(1) The Director of Information Services shall be the county-wide HIPAA security officer.
(2) The HIPAA security officer must ensure the confidentiality, integrity, and availability of all electronic protected health information created, received, maintained or transmitted by the county; protect against any reasonably anticipated threats or hazards to the security or integrity of such information; protect against any reasonably anticipated uses or disclosures of such information that are not permitted under the HIPAA privacy regulations; and ensure compliance by the county’s workforce. To accomplish these responsibilities, the HIPAA security officer shall:
(a) Develop, adopt with the approval of the county executive, and maintain HIPAA security policies and procedures:
(i) To prevent, detect, contain, and correct security violations;
(ii) To ensure that all members of the county workforce have appropriate access to electronic protected health information (including technical procedures);
(iii) To prevent access to electronic protected health information by those workforce members who do not have authority under the HIPAA privacy regulations (including technical procedures);
(iv) To address security incidents;
(v) To respond to emergencies or other occurrences (for example, fire, vandalism, system failure, and natural disaster) that damage systems that contain electronic protected health information;
(vi) To create and maintain retrievable exact copies of electronic protected health information and to restore any loss of data;
(vii) To enable continuation of critical business processes for protection of security of electronic protected health information while operating in emergency mode;
(viii) To limit physical access to its electronic information systems and the facility or facilities in which they are housed, while ensuring that properly authorized access is allowed;
(ix) That specify the proper functions to be performed, the manner in which those functions are to be performed, and the physical attributes of the surroundings of a specific workstation or class of workstation that can access electronic protected health information;
(x) That govern the receipt and removal of hardware and electronic media that contain electronic protected health information into and out of a facility, and the movement of these items within the facility;
(xi) To address the final disposition of electronic protected health information, and/or the hardware or electronic media on which it is stored;
(xii) For removal of electronic protected health information from electronic media before the media are made available for re-use;
(xiii) To protect electronic protected health information from improper alteration or destruction;
(xiv) To verify that a person or entity seeking access to electronic protected health information is the one claimed; and
(xv) Such policies and procedures necessary to comply with amendments or additions to the HIPAA security standards.

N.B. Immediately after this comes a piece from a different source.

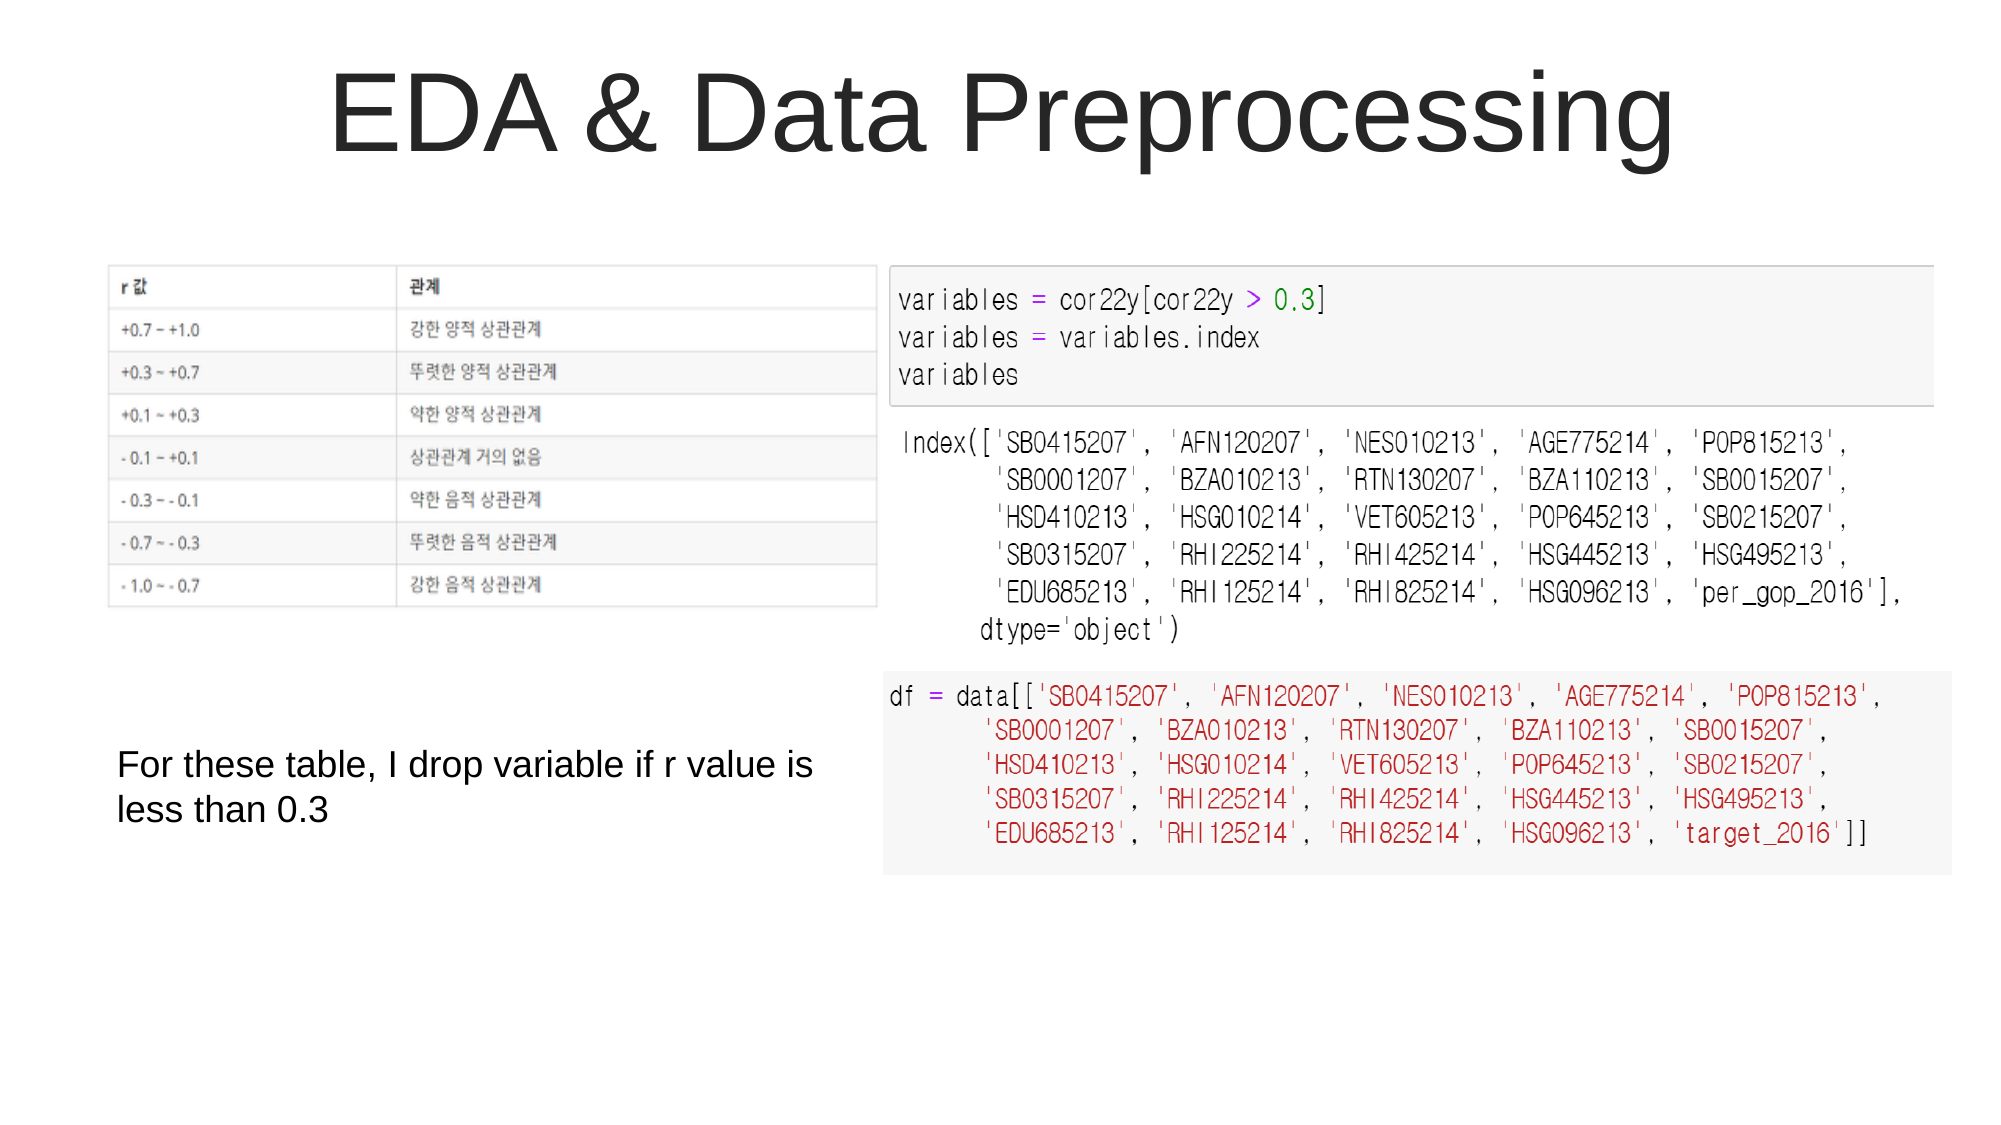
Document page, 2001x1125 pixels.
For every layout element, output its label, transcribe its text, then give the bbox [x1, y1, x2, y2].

(b) Implement a security awareness and training program for all members of the county workforce (including management);
(c) Perform a periodic technical and nontechnical evaluation, based initially upon the HIPAA security standards and subsequently, in response to environmental or operational changes affecting the security of electronic protected health information, that establishes the extent to which the county’s security policies and procedures meet the requirements of the HIPAA security standards;
(d) Implement physical safeguards for all workstations that access electronic protected health information to restrict access to authorized users only;
(e) Implement hardware, software, and/or procedural mechanisms that record and examine activity in information systems that contain or use electronic protected health information;
(f) Implement technical security measures to guard against unauthorized access to electronic protected health information that is being transmitted over an electronic communications network; and
(g) Establish, with the approval of the county executive, and publish the sanctions for employees who fail to comply with the county’s HIPAA security policies and procedures. Sanctions will be appropriate to the nature of the violation and will not apply to whistleblower activities, nor to complaints or investigations. (Added by Ord. 03-035, Apr. 9, 2003, Eff date Apr. 21, 2003).